▶ **INSTRUCTIONS TO FOLLOW**
Copy each line of the material in which the word "Baby" appears.

===== PROVIDED INFORMATION

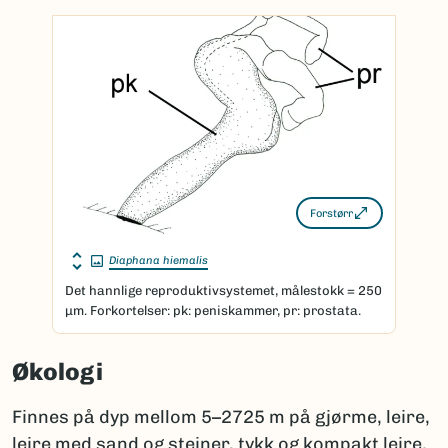
Forstørr
Diaphana hiemalis
Det hannlige reproduktivsystemet, målestokk = 250
μm. Forkortelser: pk: peniskammer, pr: prostata.
Økologi
Finnes på dyp mellom 5–2725 m på gjørme, leire,
leire med sand og steiner, tykk og kompakt leire,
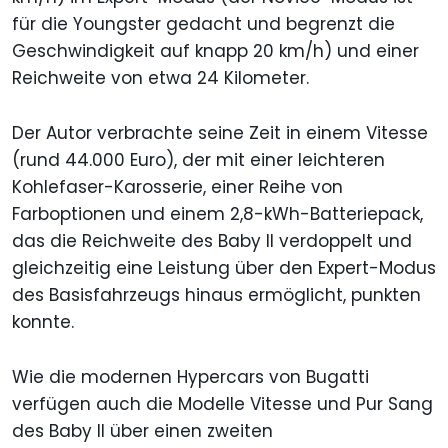
für die Youngster gedacht und begrenzt die
Geschwindigkeit auf knapp 20 km/h) und einer
Reichweite von etwa 24 Kilometer.
Der Autor verbrachte seine Zeit in einem Vitesse
(rund 44.000 Euro), der mit einer leichteren
Kohlefaser-Karosserie, einer Reihe von
Farboptionen und einem 2,8-kWh-Batteriepack,
das die Reichweite des Baby II verdoppelt und
gleichzeitig eine Leistung über den Expert-Modus
des Basisfahrzeugs hinaus ermöglicht, punkten
konnte.
Wie die modernen Hypercars von Bugatti
verfügen auch die Modelle Vitesse und Pur Sang
des Baby II über einen zweiten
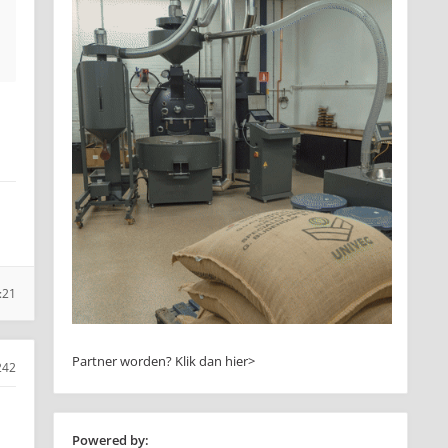
:21
Partner worden?
Klik dan hier>
242
Powered by:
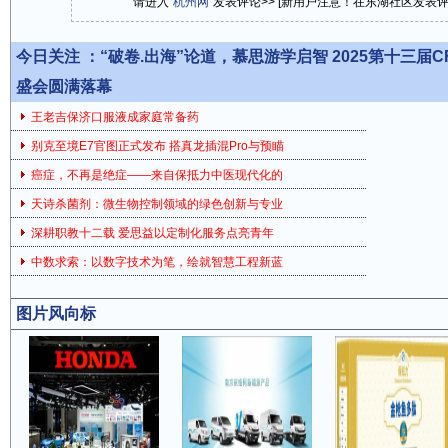
请进入“
杭州网
”发表评论>> [新用户注意！在东湖社区发表
今日关注 ：
“破卷.出海”论道，慕思游学启智 2025第十三届
盛会圆满落幕
王老吉保济口服液成家庭常备药
别克至境E7官图正式发布 搭真龙插混Pro与预瞄
癌症，不再是绝症——来自保抵力中医现代化的
天诗杀菌剂：微生物控制领域的绿色创新与专业
深耕职教十二载 爱思益以定制化服务点亮青年
中数求索：以数字技术为笔，绘就智慧工程新蓝
图片风向标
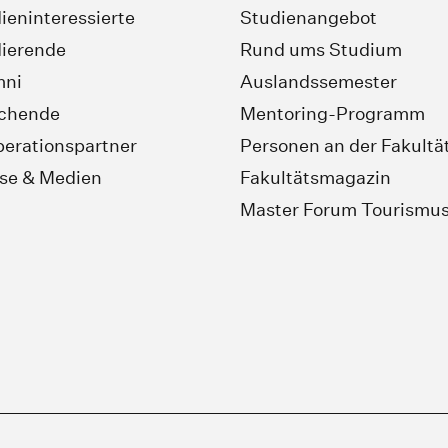
ieninteressierte
Studienangebot
ierende
Rund ums Studium
mni
Auslandssemester
schende
Mentoring-Programm
erationspartner
Personen an der Fakultä
se & Medien
Fakultätsmagazin
Master Forum Tourismu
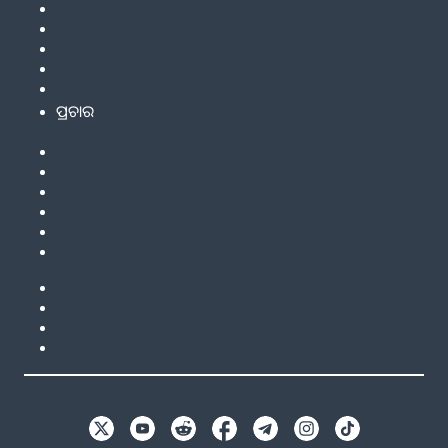
ପ୍ରଚାର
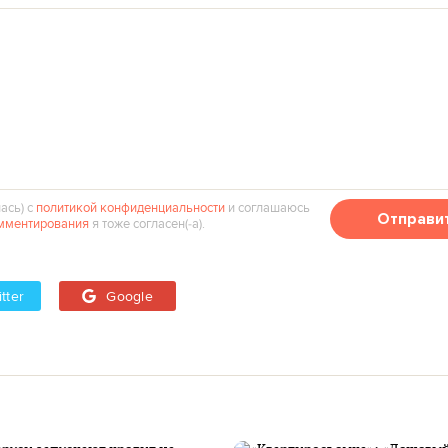
ась) с
политикой конфиденциальности
и соглашаюсь
Отправи
мментирования
я тоже согласен(‑а).
tter
Google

==========

▶ **EXPECTED ANSWER**
das die Reichweite des Baby II verdoppelt und
des Baby II über einen zweiten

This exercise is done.